Phosphoric acid also plays a part in bone health, but phosphorus needs to be balanced with calcium. Too much phosphorus tilts the scale and can, in fact, start to leach calcium from your bones.
It is no secret that sodas are high in calories, sugars, and other body-clogging junk including artificial sweeteners. But what’s more, research suggests the artificial sweeteners make you feel hungrier, masking satiation— the feeling of being full. And don’t be fooled, diet sodas are just as guilty! According to a study conducted by the University of Texas Health Science Center, diet soda enhances weight gain by up to 41%.

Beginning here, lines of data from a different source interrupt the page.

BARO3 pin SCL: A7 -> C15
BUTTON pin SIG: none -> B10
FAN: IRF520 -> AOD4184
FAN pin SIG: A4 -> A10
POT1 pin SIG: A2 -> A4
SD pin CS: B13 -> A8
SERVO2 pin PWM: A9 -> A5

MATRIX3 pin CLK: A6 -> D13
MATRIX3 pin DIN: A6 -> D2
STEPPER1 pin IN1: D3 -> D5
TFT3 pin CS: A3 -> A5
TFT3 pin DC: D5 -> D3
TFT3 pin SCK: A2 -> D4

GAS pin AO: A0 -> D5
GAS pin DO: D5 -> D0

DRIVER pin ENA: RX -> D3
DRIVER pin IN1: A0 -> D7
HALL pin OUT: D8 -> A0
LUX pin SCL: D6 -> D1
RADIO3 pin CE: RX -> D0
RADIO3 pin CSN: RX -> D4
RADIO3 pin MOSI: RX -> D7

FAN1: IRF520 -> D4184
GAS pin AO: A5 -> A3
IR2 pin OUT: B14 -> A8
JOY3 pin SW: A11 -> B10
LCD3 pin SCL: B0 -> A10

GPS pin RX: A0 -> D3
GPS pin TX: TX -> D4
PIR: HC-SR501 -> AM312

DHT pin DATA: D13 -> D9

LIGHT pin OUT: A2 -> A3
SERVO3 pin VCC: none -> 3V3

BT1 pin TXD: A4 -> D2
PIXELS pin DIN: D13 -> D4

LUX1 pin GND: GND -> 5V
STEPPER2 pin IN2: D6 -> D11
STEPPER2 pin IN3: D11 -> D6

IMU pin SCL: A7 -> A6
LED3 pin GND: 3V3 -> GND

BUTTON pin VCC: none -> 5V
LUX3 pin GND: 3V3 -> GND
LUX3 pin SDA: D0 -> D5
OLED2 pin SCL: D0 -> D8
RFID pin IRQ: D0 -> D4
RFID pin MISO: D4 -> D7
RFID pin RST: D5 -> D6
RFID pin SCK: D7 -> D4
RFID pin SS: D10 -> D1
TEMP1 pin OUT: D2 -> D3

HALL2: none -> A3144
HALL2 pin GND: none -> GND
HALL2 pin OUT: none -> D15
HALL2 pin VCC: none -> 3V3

Sodium benzoate is a common preservative added to sodas and other foods such as jams, dressings, and condiments. When this additive is exposed to vitamin C, the reaction results in pure benzene. Benzene is known to decrease red blood cells, which severely hinders the body’s immune system.
According to a study from Harvard Medical School, researchers found kidney function declined when more than 2 sodas a day were consumed. More specifically, high levels of phosphoric acid in sodas are closely linked with the development of kidney stones.
Researchers at Columbia University’s Mailman School of Public Health discovered that people who drank more than 8.5 ounces of soda a day were more likely to develop pancreatic cancer by as much at 19% when compared to those who didn’t. The sugar rush that occurs after you sip a soda causes the pancreas to increase insulin production. As a result, pancreatic cells are exposed to higher concentrations of insulin than other cells in the body. This imbalance is believed to cause cancer growth.
If you’re cringing at the thought of giving up your beloved bubbly beverage, start slow. Replace 1 soda a day with a glass of water, then increase the occurrence of the swap until you are only sipping a soda once or twice a week. Something that seems so small can make a big difference in your health!